Thing which wasn’t expected was candidates’ level of confidence or rather overconfidence I should say. When someone rates himself for 4 out of 6 in particular technology and doesn’t answer for any question it makes me suspicious because I don’t like to be lied. However, when I hear that someone rates himself 7 out of 6 I expect he should be able to recite whole darn help. And when he doesn’t answer correctly for any question, and I mean any single question, it doesn’t make me suspicious. It makes me angry. He wastes my darn precious time.

In most cases being overconfident ends up with etiquette of liar glued to your back. I guess you don’t need this kind of stuff when you look for a job. It’s much better tactic to rate yourself fairly low – you’ll start with easy questions, but as far as you’ll be able to answer them you can be sure that you’ll have a chance to answer another one.

Believe me, I hired quite a lot of people who rated themselves lower than I’d rate them. On the other hand I can’t find anyone who was overconfident and ended up with the job.

Whole recruitment tips series

Wednesday, February 28, 2007

Recruitment Tips: Do What You Are Asked For

Yes, I’m still recruiting. Currently trying to find good candidates on several different positions. It’s always bigger mess when I receive papers from people applying for different positions. I always work with candidates for one position at the very moment. Predicting that I always ask to add a reference number in a subject field of an e-mail.

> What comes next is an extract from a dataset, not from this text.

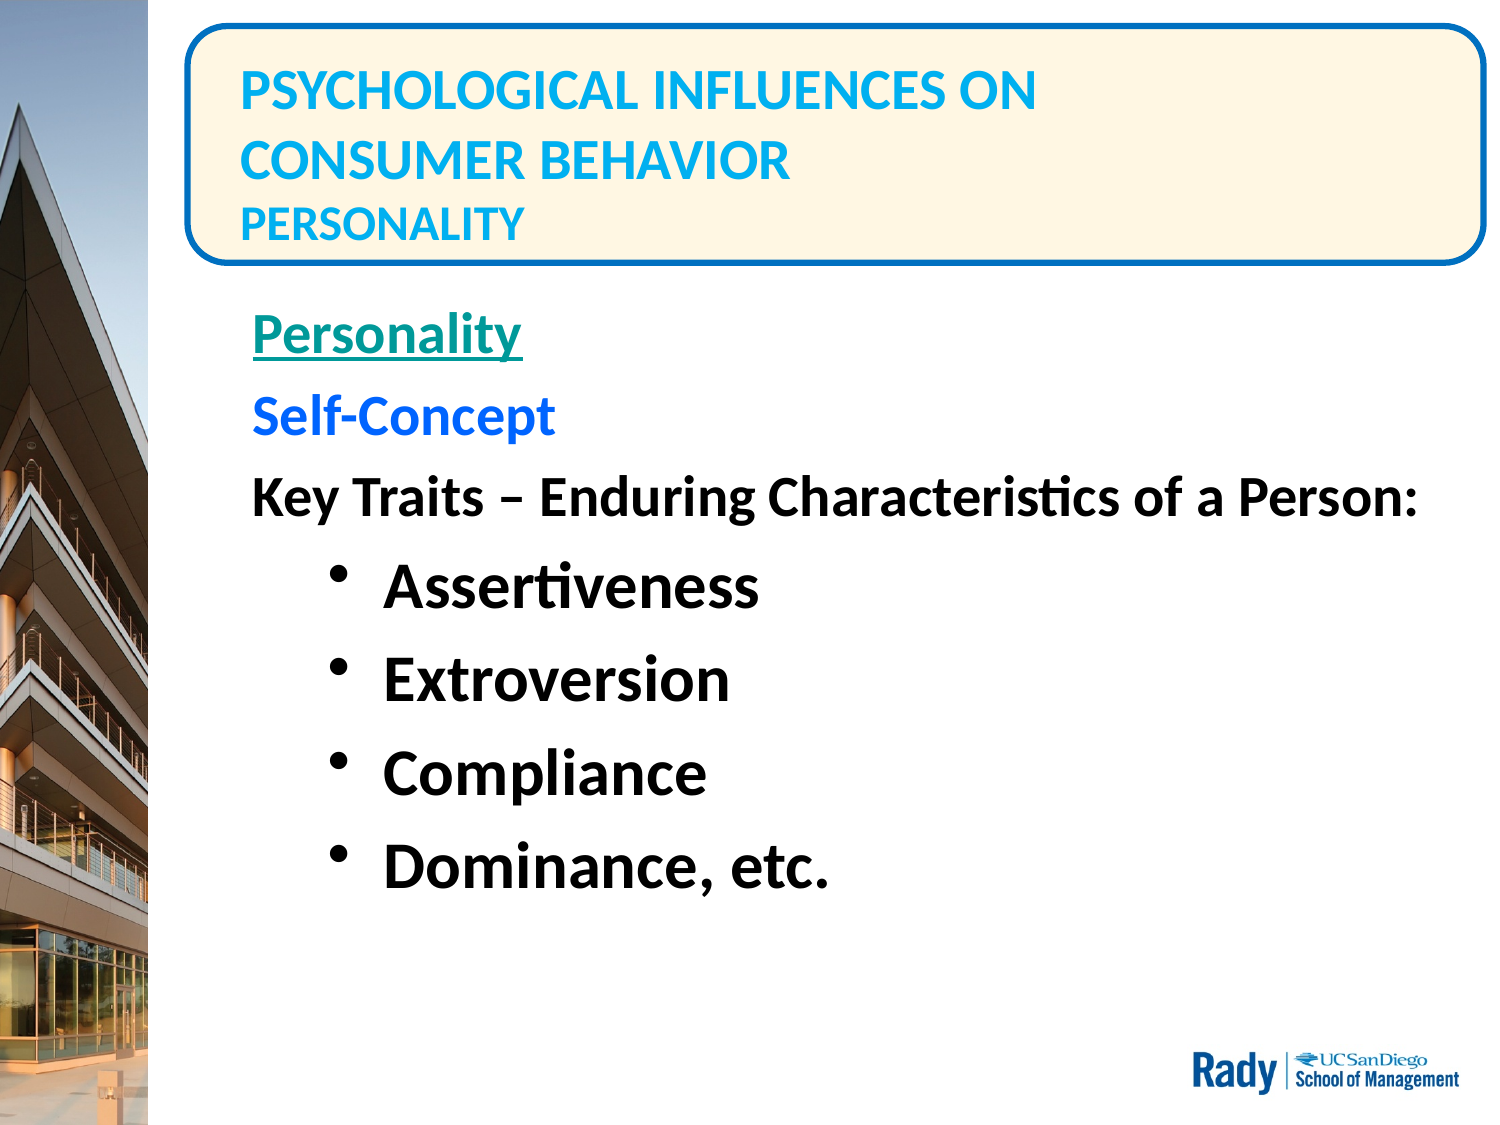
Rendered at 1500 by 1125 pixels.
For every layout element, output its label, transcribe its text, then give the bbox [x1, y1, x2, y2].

You know what? About one fourth of papers come without the darn reference number in the darn subject field. I don’t get it. It’s like saying: “I ask you to hire me, but I don’t really care about your time. It’s all about me.

When someone asks candidates to do something special it probably isn’t done without a purpose. Denying to cooperate is usually an easy way to bring one’s chances close to zero. I know I’m saying obvious things, but hey, someone sent me those darn papers without any reference number, right?